Requisitos do exercício
Extraia na íntegra, sem alterar uma só palavra, o texto de opinião sobre a renegociação das dívidas dos estados com a União.

Trecho selecionado
──────
Opinião
Contrapartidas
O Plenário da Câmara dos Deputados aprovou, na terça-feira, a renegociação das dívidas dos estados com a União. Pela proposta, os estados poderão ter o pagamento de débitos alongados por mais 20 anos, com descontos nas parcelas até julho de 2018 e novos indexadores. O projeto preservou a maior parte dos pontos aprovados pela Câmara em agosto, mas sem as contrapartidas duras no plano de recuperação fiscal, como o aumento da contribuição previdenciária paga por servidores estaduais e a proibição de novos cargos e de aumentos salariais, entre outros. Os estados terão até 120 dias para aderir às novas regras e para aprovar as medidas nas Assembleias Legislativas. Sem as contrapartidas estabelecidas inicialmente pelo governo federal, caberá aos governadores discutir com as Assembleias propostas como a elevação de contribuição previdenciária. Embora o presidente Michel Temer tenha afirmado que não houve derrota do governo na votação, analistas consideram que o texto aprovado representa, sim, um revés para a equipe econômico. Eles destacam que as medidas de ajuste fiscal são necessárias e, ao serem retiradas do texto, apenas adiam reformas necessárias e dificultam a tarefa dos governadores ? que terão de aprovar reformas em suas assembleias legislativas sem apoio de uma lei federal. Para esses analistas, o desequilíbrio das contas não é por causa da dívida pública, mas se deve ao deficit da Previdência O governo federal, por sua vez, ressalta que, nos termos do texto aprovado, a unidade da Federação que se candidatar a fazer parte do regime de recuperação fiscal terá de apresentar as medidas para reequilibrar a situação fiscal e financeira. Entretanto, não há como negar, que a decisão da Câmara mostra que o Planalto não tem uma base tão coesa assim e pode ter dificuldades de aprovar outras medidas mais duras de ajuste fiscal. Não há dúvidas de que os estados necessitam de algum tipo de socorro, sob pena de os serviços públicos entrarem em colapso. Por outro lado, não é aceitável aliviar os cofres estaduais sem uma contrapartida de responsabilidade fiscal, caso contrário os problemas voltarão num futuro não tão distante. O ajuste, porém, não pode ser tão duro a ponto de engessar a gestão pública e prejudicar justamente a camada da população que mais precisa dos serviços. É preciso, pois, buscar o equilíbrio.
──────
Dados
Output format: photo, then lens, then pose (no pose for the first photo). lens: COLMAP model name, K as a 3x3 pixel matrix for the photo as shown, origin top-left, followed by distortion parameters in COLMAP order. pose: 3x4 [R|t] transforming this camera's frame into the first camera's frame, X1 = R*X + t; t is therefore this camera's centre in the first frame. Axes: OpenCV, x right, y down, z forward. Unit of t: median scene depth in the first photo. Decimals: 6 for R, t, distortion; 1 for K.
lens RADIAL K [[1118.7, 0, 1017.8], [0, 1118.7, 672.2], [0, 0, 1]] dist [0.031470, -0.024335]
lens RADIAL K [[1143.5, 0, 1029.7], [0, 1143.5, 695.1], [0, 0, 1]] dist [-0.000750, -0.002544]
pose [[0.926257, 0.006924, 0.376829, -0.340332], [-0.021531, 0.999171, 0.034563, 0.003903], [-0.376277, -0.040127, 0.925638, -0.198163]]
──────
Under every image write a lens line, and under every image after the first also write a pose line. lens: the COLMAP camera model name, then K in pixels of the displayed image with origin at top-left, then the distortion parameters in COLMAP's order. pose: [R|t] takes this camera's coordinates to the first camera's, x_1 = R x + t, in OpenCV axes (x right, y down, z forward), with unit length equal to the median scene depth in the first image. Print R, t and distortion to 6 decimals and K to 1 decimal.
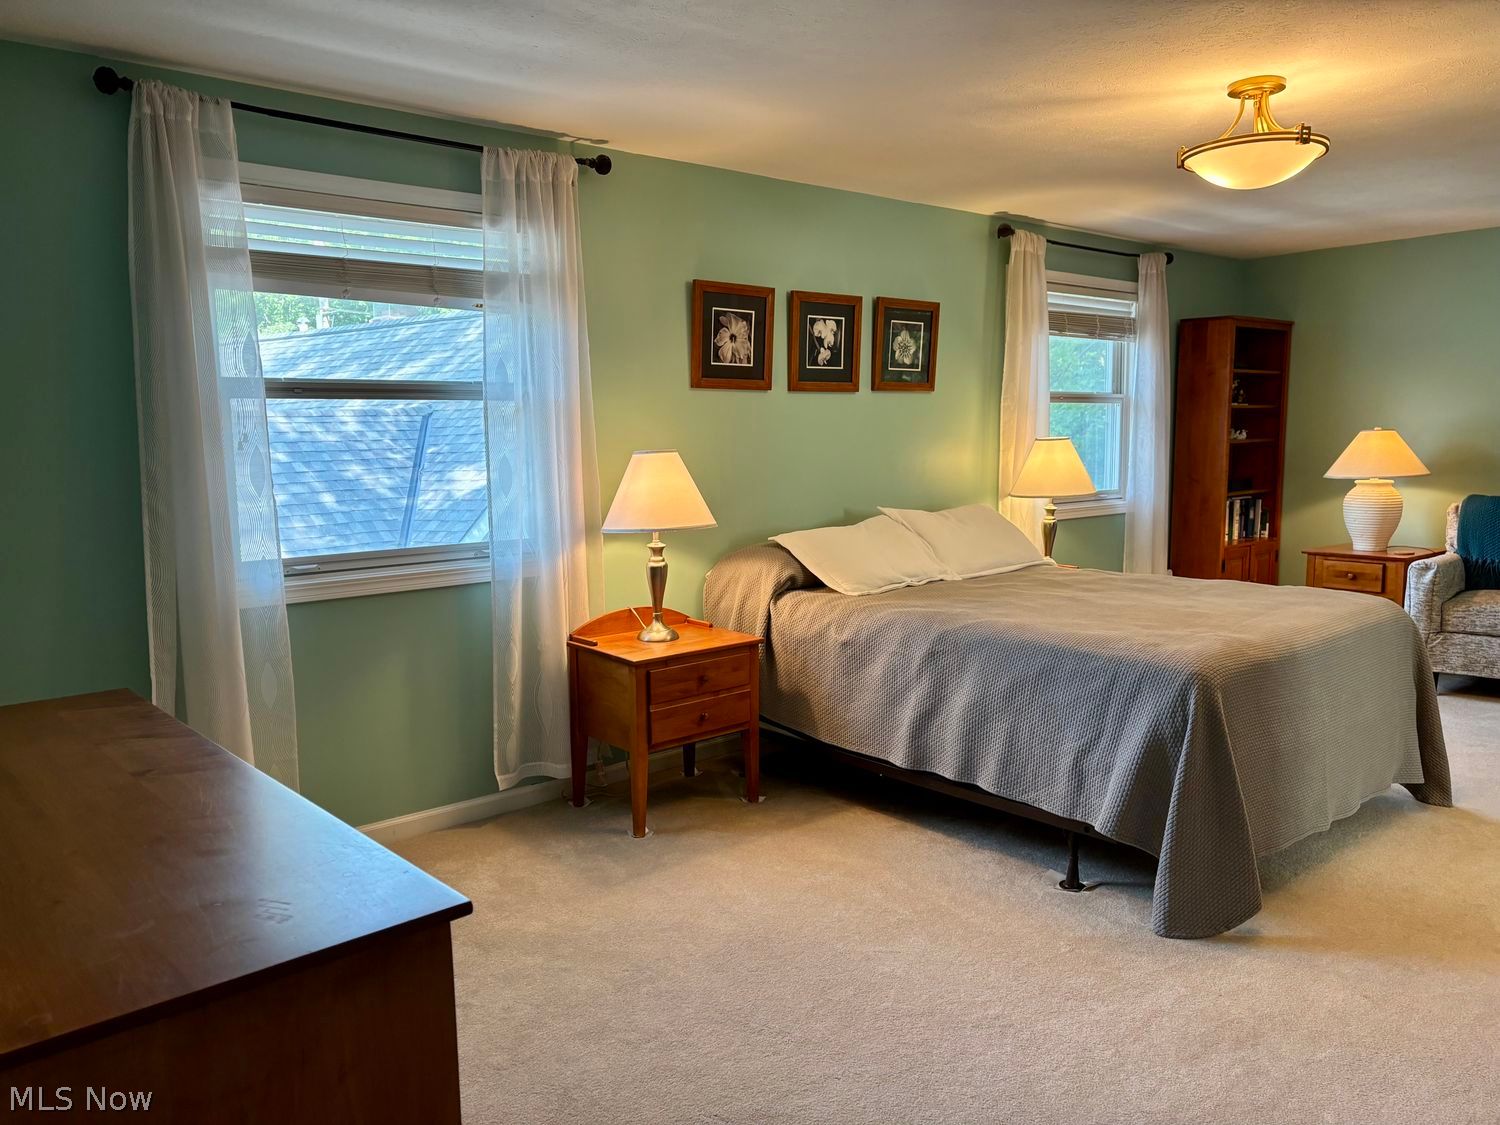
──────
Resultado do exercício
Opinião
Contrapartidas
O Plenário da Câmara dos Deputados aprovou, na terça-feira, a renegociação das dívidas dos estados com a União. Pela proposta, os estados poderão ter o pagamento de débitos alongados por mais 20 anos, com descontos nas parcelas até julho de 2018 e novos indexadores. O projeto preservou a maior parte dos pontos aprovados pela Câmara em agosto, mas sem as contrapartidas duras no plano de recuperação fiscal, como o aumento da contribuição previdenciária paga por servidores estaduais e a proibição de novos cargos e de aumentos salariais, entre outros. Os estados terão até 120 dias para aderir às novas regras e para aprovar as medidas nas Assembleias Legislativas. Sem as contrapartidas estabelecidas inicialmente pelo governo federal, caberá aos governadores discutir com as Assembleias propostas como a elevação de contribuição previdenciária. Embora o presidente Michel Temer tenha afirmado que não houve derrota do governo na votação, analistas consideram que o texto aprovado representa, sim, um revés para a equipe econômico. Eles destacam que as medidas de ajuste fiscal são necessárias e, ao serem retiradas do texto, apenas adiam reformas necessárias e dificultam a tarefa dos governadores ? que terão de aprovar reformas em suas assembleias legislativas sem apoio de uma lei federal. Para esses analistas, o desequilíbrio das contas não é por causa da dívida pública, mas se deve ao deficit da Previdência O governo federal, por sua vez, ressalta que, nos termos do texto aprovado, a unidade da Federação que se candidatar a fazer parte do regime de recuperação fiscal terá de apresentar as medidas para reequilibrar a situação fiscal e financeira. Entretanto, não há como negar, que a decisão da Câmara mostra que o Planalto não tem uma base tão coesa assim e pode ter dificuldades de aprovar outras medidas mais duras de ajuste fiscal. Não há dúvidas de que os estados necessitam de algum tipo de socorro, sob pena de os serviços públicos entrarem em colapso. Por outro lado, não é aceitável aliviar os cofres estaduais sem uma contrapartida de responsabilidade fiscal, caso contrário os problemas voltarão num futuro não tão distante. O ajuste, porém, não pode ser tão duro a ponto de engessar a gestão pública e prejudicar justamente a camada da população que mais precisa dos serviços. É preciso, pois, buscar o equilíbrio.